To do –
Whenever a line of the listing contains the string "Celluloid", return that line.
:::
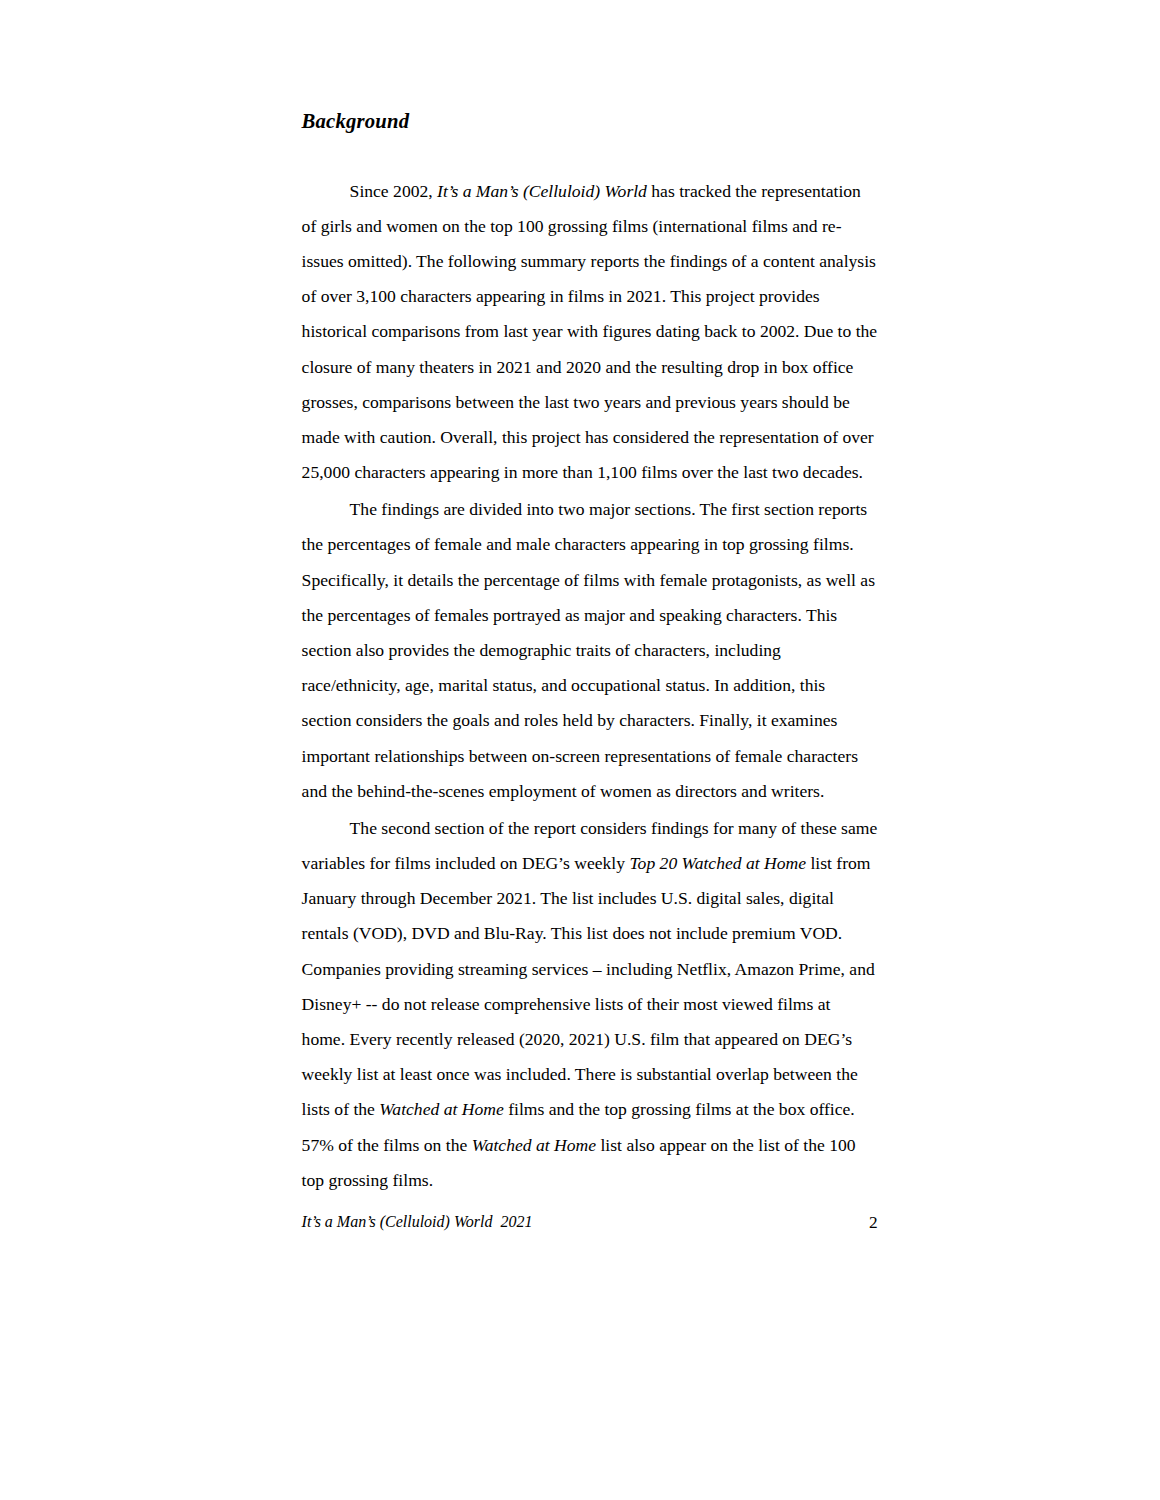Background
Since 2002, It’s a Man’s (Celluloid) World has tracked the representation of girls and women on the top 100 grossing films (international films and re-issues omitted). The following summary reports the findings of a content analysis of over 3,100 characters appearing in films in 2021. This project provides historical comparisons from last year with figures dating back to 2002. Due to the closure of many theaters in 2021 and 2020 and the resulting drop in box office grosses, comparisons between the last two years and previous years should be made with caution. Overall, this project has considered the representation of over 25,000 characters appearing in more than 1,100 films over the last two decades.
The findings are divided into two major sections. The first section reports the percentages of female and male characters appearing in top grossing films. Specifically, it details the percentage of films with female protagonists, as well as the percentages of females portrayed as major and speaking characters. This section also provides the demographic traits of characters, including race/ethnicity, age, marital status, and occupational status. In addition, this section considers the goals and roles held by characters. Finally, it examines important relationships between on-screen representations of female characters and the behind-the-scenes employment of women as directors and writers.
The second section of the report considers findings for many of these same variables for films included on DEG’s weekly Top 20 Watched at Home list from January through December 2021. The list includes U.S. digital sales, digital rentals (VOD), DVD and Blu-Ray. This list does not include premium VOD. Companies providing streaming services – including Netflix, Amazon Prime, and Disney+ -- do not release comprehensive lists of their most viewed films at home. Every recently released (2020, 2021) U.S. film that appeared on DEG’s weekly list at least once was included. There is substantial overlap between the lists of the Watched at Home films and the top grossing films at the box office. 57% of the films on the Watched at Home list also appear on the list of the 100 top grossing films.
It’s a Man’s (Celluloid) World 2021 2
:::
Response for this exercise –
Since 2002, It’s a Man’s (Celluloid) World has tracked the representation of girls and women on the top 100 grossing films (international films and re-issues omitted). The following summary reports the findings of a content analysis of over 3,100 characters appearing in films in 2021. This project provides historical comparisons from last year with figures dating back to 2002. Due to the closure of many theaters in 2021 and 2020 and the resulting drop in box office grosses, comparisons between the last two years and previous years should be made with caution. Overall, this project has considered the representation of over 25,000 characters appearing in more than 1,100 films over the last two decades.
It’s a Man’s (Celluloid) World 2021 2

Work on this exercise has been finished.